Семен Иванович опустился на лавку, на место, на котором сиживал и при старом князе
Андрее Ивановиче. И вспомнил князь Семен черемуховый мед в серебряном петухе и речи,
которые вели они за медом тем. «Кошкины дети пошли ноне в ход, – жаловался тогда старик.
– Кобыльи родичи, литвяки да татаровя»... «Ан и Годуновых – татаровей ноне не стало, –
подумал князь Семен: – все перемучены да в ссылку разосланы. Новаков же, выскочек всяких
и теперь не оберешься. Еще и поболе того расплодилось их: Басманов, польских людей
орда... Всюду новины. Даже тут, в палате хворостининской, и то новины».
Что-то и впрямь не видывал князь Семен в прежнее время у князей Хворостининых
мужиков голых, подобных идолам языческим. А вот и стоят теперь двое на шкафу, часы
серебряные на загорбках держат. И у дверей тоже вот...
Князь Семен подошел к двери, глянул в незавешенное, вопреки тогдашнему обычаю,
зеркало и рассмотрел в нем образ довольно поносный: мятая борода на зеленом лице и в
рябинках шишкою нос. «Ох-хо, – вздохнул он. – Новины, всё новины...» – повернулся и
увидел того же припухшего чернеца в манатейке, устроившегося на скамье в углу.
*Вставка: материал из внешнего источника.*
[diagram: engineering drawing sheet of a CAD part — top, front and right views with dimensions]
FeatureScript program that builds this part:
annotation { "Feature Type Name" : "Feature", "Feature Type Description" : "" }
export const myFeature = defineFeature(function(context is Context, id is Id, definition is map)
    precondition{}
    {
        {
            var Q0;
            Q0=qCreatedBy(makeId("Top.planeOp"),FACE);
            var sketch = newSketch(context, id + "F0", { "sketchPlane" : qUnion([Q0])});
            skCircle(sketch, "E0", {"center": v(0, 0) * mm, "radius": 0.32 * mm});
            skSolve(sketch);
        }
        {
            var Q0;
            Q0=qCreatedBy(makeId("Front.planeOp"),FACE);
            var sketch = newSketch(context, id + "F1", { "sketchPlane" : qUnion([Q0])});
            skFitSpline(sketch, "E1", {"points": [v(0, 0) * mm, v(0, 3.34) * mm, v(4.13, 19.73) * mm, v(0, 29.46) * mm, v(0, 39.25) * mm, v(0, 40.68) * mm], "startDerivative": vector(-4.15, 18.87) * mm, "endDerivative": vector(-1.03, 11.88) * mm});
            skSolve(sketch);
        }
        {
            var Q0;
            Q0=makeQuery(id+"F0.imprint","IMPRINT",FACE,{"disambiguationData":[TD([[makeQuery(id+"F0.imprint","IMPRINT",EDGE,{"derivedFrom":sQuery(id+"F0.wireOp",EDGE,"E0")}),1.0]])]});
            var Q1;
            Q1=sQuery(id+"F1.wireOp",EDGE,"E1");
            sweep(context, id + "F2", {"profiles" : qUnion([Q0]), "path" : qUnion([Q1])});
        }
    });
– Новины, батя, – ткнул князь Семен в серебряных «идолов», державших на загорбке
часы. – Всё новины... Сего не бывало прежде.
Чернец поморщился, словно уксусу отведал.
– Новины, боярин, – подтвердил он.
– Уж иконы святые и то стали писать по-новому, по римскому образцу. Называется
богородица, а видом как есть пошлая девка: руками машет, словно пляшет. Поисшаталась
старина, батя. Ты как скажешь?
– Поисшаталась, боярин, – согласился чернец. – Остались от старины той ноги да роги, а
тулово черт взял.
– Истинно так, батя, – продолжал Семен Иванович. – Ноги да роги... Истинно так. Вот
ноне и у нас, с царя Бориса повелось: уже стали люди бороды себе подстригать...
– Ус подкусывают!.. – воскликнул чернец.
– Все это от чужеземцев, батя, – объяснил Семен Иванович. – От мерзкого обычая их.
– Так, боярин, – подтвердил и это чернец. – Так.
Семен Иванович присел на скамейку, стоявшую подле, собрал в горсть бороду свою,
распустил ее и завздыхал опять о поисшатавшейся старине.
– Этого прежде не было и никогда не слыхано этого, – молвил он даже гневно. – Ездил я
намедни к Шуйскому Василию Ивановичу. Поведал мне Шуйский, будто и на Москве ноне
есть такие, что в трубки смотрят на круг небесный. И выискано будто через трубки в небе
святом четыре заблудших звезды.
Чернец и тут хотел от себя добавить и слова Семена Ивановича подтвердить, но в сенях
по мосту дощатому дробно забарабанили чьи-то ноги, и чернец не успел и рта раскрыть, как
в комнату вбежал раскрасневшийся князь Иван.
Он был без шапки, которую швырнул на сундук в сенях, и в шубе собольей поверх
гусарского платья – поверх куртки венгерской и узких, в обтяжку, штанов. Голоус не голоус,
не мал был у него ус, но русая бородка была подстрижена, и волосы причесаны, как у царя –
небольшими по вискам кудрями.
Семен Иванович поднялся со скамейки; встал с места своего и чернец. А князь Иван
остановился в дверях как вкопанный, только шубу на себе запахнул.
– Князь Иван Андреевич, – молвил Семен Иванович Шаховской, – приехал я
поклониться тебе и о здоровье твоем спросить.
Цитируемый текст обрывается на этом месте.